* _Try it_: Retype the listing in full. Change nothing.

* _Data shown_:
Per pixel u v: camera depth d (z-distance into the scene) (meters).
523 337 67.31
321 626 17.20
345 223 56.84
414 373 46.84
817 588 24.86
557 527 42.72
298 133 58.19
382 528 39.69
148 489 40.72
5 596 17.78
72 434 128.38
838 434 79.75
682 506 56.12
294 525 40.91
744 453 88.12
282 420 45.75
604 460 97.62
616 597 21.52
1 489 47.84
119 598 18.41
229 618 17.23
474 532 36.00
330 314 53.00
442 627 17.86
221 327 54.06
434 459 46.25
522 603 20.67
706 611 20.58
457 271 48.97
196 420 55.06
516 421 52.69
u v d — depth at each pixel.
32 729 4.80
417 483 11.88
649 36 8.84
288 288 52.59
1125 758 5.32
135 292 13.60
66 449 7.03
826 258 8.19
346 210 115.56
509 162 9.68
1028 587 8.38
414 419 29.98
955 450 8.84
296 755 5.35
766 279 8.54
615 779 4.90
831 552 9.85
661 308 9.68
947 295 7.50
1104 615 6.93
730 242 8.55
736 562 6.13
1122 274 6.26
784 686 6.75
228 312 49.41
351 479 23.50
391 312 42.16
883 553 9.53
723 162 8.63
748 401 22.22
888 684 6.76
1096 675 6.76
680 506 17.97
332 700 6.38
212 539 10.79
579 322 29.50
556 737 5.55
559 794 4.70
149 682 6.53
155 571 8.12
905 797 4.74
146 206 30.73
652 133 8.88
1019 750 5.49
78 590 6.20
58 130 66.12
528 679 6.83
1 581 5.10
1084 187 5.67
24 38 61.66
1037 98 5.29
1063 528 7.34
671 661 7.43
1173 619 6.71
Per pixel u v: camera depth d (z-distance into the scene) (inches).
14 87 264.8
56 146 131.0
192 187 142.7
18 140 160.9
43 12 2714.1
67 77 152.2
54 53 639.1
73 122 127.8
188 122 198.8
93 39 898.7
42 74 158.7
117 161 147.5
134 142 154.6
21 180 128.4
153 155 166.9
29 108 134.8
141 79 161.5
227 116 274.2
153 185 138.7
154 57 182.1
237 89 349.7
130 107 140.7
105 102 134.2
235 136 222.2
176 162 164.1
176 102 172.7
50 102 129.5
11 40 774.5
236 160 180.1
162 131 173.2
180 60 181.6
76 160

* _Answer box_:
Per pixel u v: camera depth d (z-distance into the scene) (meters).
523 337 67.31
321 626 17.20
345 223 56.84
414 373 46.84
817 588 24.86
557 527 42.72
298 133 58.19
382 528 39.69
148 489 40.72
5 596 17.78
72 434 128.38
838 434 79.75
682 506 56.12
294 525 40.91
744 453 88.12
282 420 45.75
604 460 97.62
616 597 21.52
1 489 47.84
119 598 18.41
229 618 17.23
474 532 36.00
330 314 53.00
442 627 17.86
221 327 54.06
434 459 46.25
522 603 20.67
706 611 20.58
457 271 48.97
196 420 55.06
516 421 52.69
u v d — depth at each pixel.
32 729 4.80
417 483 11.88
649 36 8.84
288 288 52.59
1125 758 5.32
135 292 13.60
66 449 7.03
826 258 8.19
346 210 115.56
509 162 9.68
1028 587 8.38
414 419 29.98
955 450 8.84
296 755 5.35
766 279 8.54
615 779 4.90
831 552 9.85
661 308 9.68
947 295 7.50
1104 615 6.93
730 242 8.55
736 562 6.13
1122 274 6.26
784 686 6.75
228 312 49.41
351 479 23.50
391 312 42.16
883 553 9.53
723 162 8.63
748 401 22.22
888 684 6.76
1096 675 6.76
680 506 17.97
332 700 6.38
212 539 10.79
579 322 29.50
556 737 5.55
559 794 4.70
149 682 6.53
155 571 8.12
905 797 4.74
146 206 30.73
652 133 8.88
1019 750 5.49
78 590 6.20
58 130 66.12
528 679 6.83
1 581 5.10
1084 187 5.67
24 38 61.66
1037 98 5.29
1063 528 7.34
671 661 7.43
1173 619 6.71
Per pixel u v: camera depth d (z-distance into the scene) (inches).
14 87 264.8
56 146 131.0
192 187 142.7
18 140 160.9
43 12 2714.1
67 77 152.2
54 53 639.1
73 122 127.8
188 122 198.8
93 39 898.7
42 74 158.7
117 161 147.5
134 142 154.6
21 180 128.4
153 155 166.9
29 108 134.8
141 79 161.5
227 116 274.2
153 185 138.7
154 57 182.1
237 89 349.7
130 107 140.7
105 102 134.2
235 136 222.2
176 162 164.1
176 102 172.7
50 102 129.5
11 40 774.5
236 160 180.1
162 131 173.2
180 60 181.6
76 160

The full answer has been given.